Du côté des établissements autochtones, Lorrie Deschamps, du Consortium des instituts autochtones, souligne qu’il s’agit d’un pas déterminant vers un accès équitable à un enseignement supérieur dirigé par et pour les Autochtones, ancré dans les langues, les cultures et les savoirs traditionnels.
Les collèges francophones ne sont pas en reste.
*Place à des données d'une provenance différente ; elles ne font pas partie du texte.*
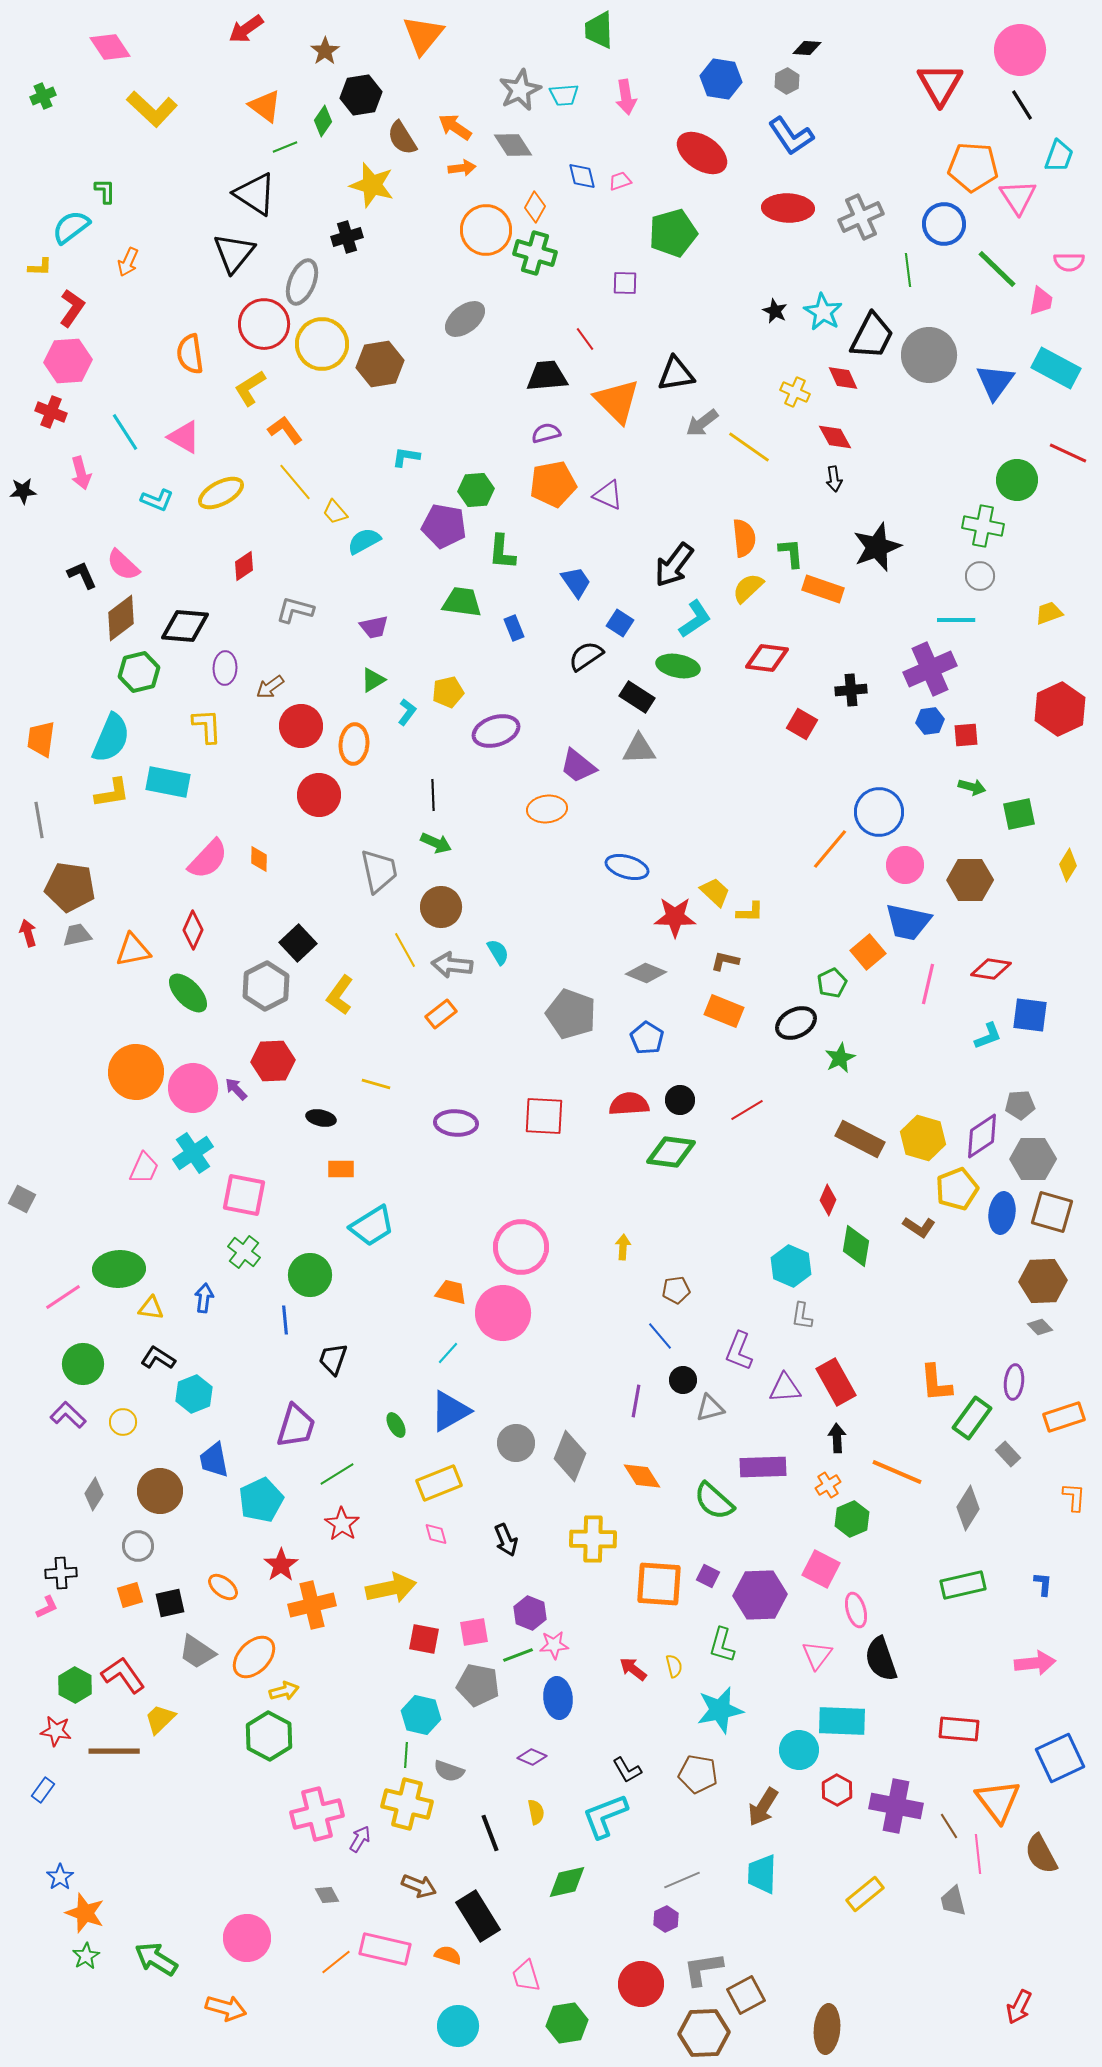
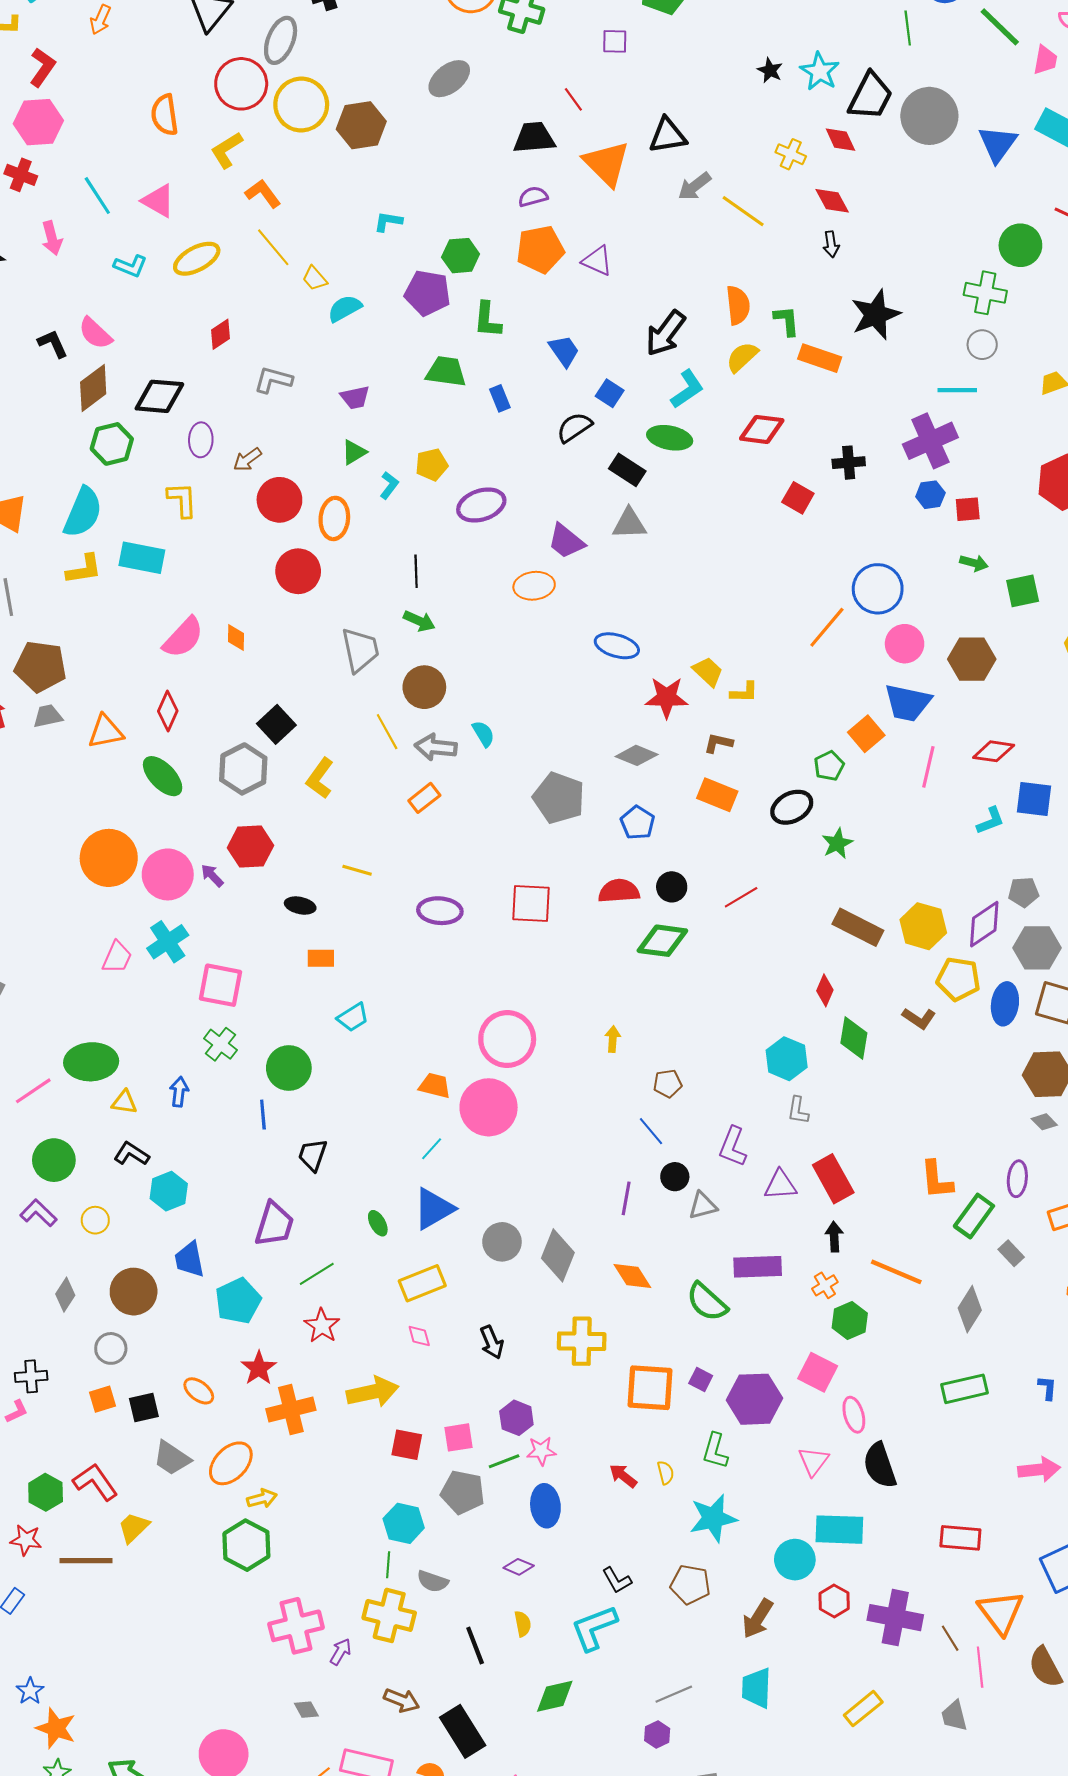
yellow pentagon: (957, 1189) -> (958, 979), turned 30
cyan trapezoid: (372, 1226) -> (353, 1017), size x0.7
Daniel Giroux, président du Collège Boréal, salue une reconnaissance explicite des réalités des établissements francophones en régions nordiques et rurales, souvent confrontés à des défis structurels particuliers.
Vers un secteur plus résilient
Depuis 2024, la province affirme avoir investi plus de 2 milliards de dollars supplémentaires dans l’enseignement postsecondaire, en plus des 5 milliards de dollars annuels déjà consacrés au secteur. À cela s’ajoute une rationalisation administrative majeure, réduisant plus de 400 ententes de financement à 45 ententes stratégiques de cinq ans.
Pour le gouvernement ontarien, ces mesures visent un objectif clair : garantir que les étudiantes et étudiants continuent d’avoir accès à une éducation de qualité, tout en assurant que les établissements puissent former, pour les générations à venir, l’une des mains-d’œuvre les plus compétitives du G7.